La epilepsia es un trastorno neurológico provocado por un aumento de la actividad eléctrica neuronal en el cerebro
La Unidad de Gestión Clínica de Neurología y Neurofisiología del Complejo Hospitalario Torrecárdenas de Almería realiza cada año alrededor de 1.000 consultas y atiende a 650 pacientes afectados por epilepsia refractaria, una patología que se caracteriza por ser resistente a los tratamientos médicos tradicionales. El centro ha mejorado en los últimos años la atención a estas personas, cuya patología se ca con la implicación conjunta de las unidades de Neurología, Neuropediatría, Radiología y Neurocirugía, así como con la puesta en marcha de nuevos equipamientos tecnológicos, como el sistema de Video-EEG, que facilita el correcto diagnóstico y evaluación de estos pacientes.

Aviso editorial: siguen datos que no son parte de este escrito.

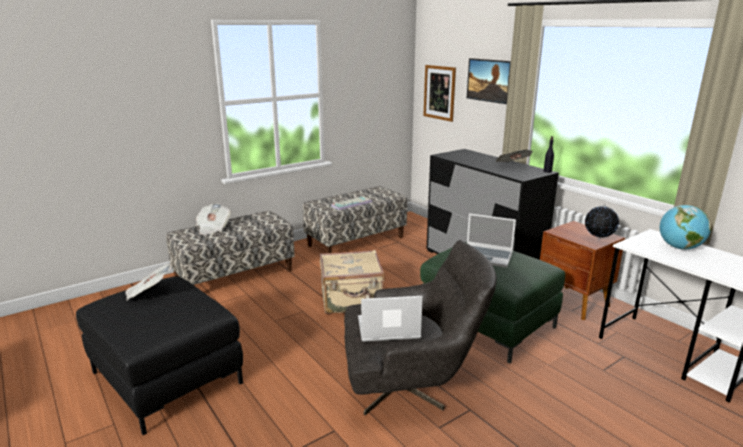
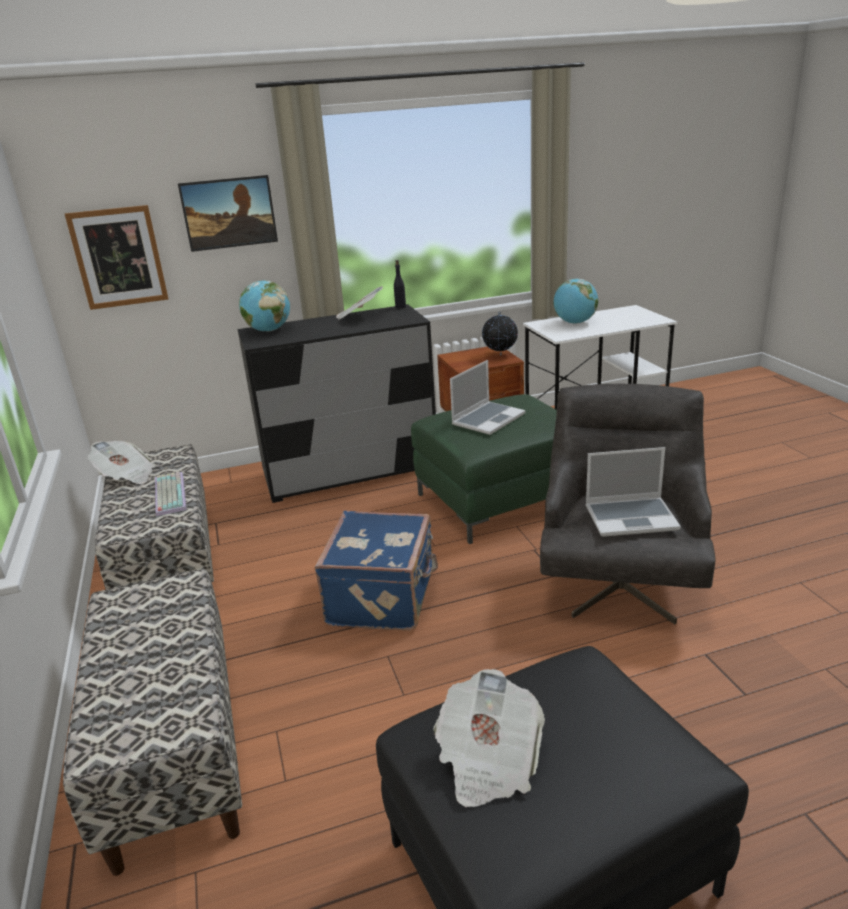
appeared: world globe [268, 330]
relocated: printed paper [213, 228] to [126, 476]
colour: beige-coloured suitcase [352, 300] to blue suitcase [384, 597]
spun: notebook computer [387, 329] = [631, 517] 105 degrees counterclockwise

Anualmente, el Complejo Hospitalario Torrecárdenas monitoriza a través de esta técnica diagnóstica a medio centenar de personas. La monitorización consiste en la grabación del paciente, durante un periodo que oscila entre las seis y las diez horas, en un espacio ubicado en el Hospital de Día Médico y dedicado específicamente a este fin, a la vez que se le realiza un electroencefalograma. Los datos obtenidos en la prueba permiten realizar un diagnóstico en profundidad y establecer cual es el tratamiento más adecuado en cada caso.
La epilepsia es un trastorno neurológico provocado por el aumento de la actividad eléctrica neuronal en alguna zona del cerebro. La manifestación clínica, denominada habitualmente ‘ataque epiléptico’, puede ser muy variable dependiendo de la zona del cerebro afectada, incluyendo desde episodios bruscos de alteración del nivel de conciencia -con o sin actividad motora acompañante- a otros en los que el enfermo presenta convulsiones por todo su cuerpo y que pueden acarrear riesgo para la vida del paciente.
Esta patología, que afecta alrededor del 1% de la población, puede aparecer a causa de una lesión cerebral, en muchos casos producida durante el nacimiento o inmediatamente después de nacer, o a lo largo de la vida del paciente en relación con diversas enfermedades neurológicas. A este tipo de epilepsia se denomina ‘epilepsia sintomática’. Existe otra variante, de base genética, que no presenta ninguna alteración en las pruebas de imagen cerebral, denominada ‘epilepsia idiopática’.
Los distintos signos de alarma que advierten cuando se está produciendo un ataque epiléptico son los siguientes: periodos de confusión mental, movimientos como el de masticar alimentos sin estar comiendo, o abrir y cerrar los ojos continuamente, debilidad y sensación de fatiga profunda, periodos de ‘mente en blanco’, en los que la persona es incapaz de responder preguntas o mantener una conversación, y convulsiones.
Para su diagnóstico, los neurólogos realizan distintas pruebas como electroencefalogramas, en los que se determinan las señales eléctricas que generan las neuronas, y pruebas de neuroimagen cerebral, en las que se recogen imágenes de distintos niveles del cerebro, con las que se puede observar si existe algún tipo de lesión que pueda estar causando los ataques. El diagnóstico puede completarse con estudios neuropsicológicos, pruebas de medicina nuclear o registros electroencefalográficos especiales, como la monitorización Video-EEG, en determinados casos.
El director de la Unidad de Gestión Clínica de Neurología y Neurofisiología del Complejo Hospitalario Torrecárdenas, Pedro Serrano, señala que “el tratamiento de la enfermedad incluye la administración de los fármacos más apropiados al tipo de crisis pero no queda restringido a eso, sino que puede incluir terapias no farmacológicas entre las que se encuentran la cirugía o determinadas dietas específicas”. El doctor Serrano señala que “la intervención quirúrgica sólo se realiza en casos muy específicos, considerando muchas variables, y tras una evaluación prequirúrgica concienzuda que exige la colaboración de todos los colectivos implicados, desde neurólogos a neurofisiólogos, neuropsicólogos y neurocirujanos”.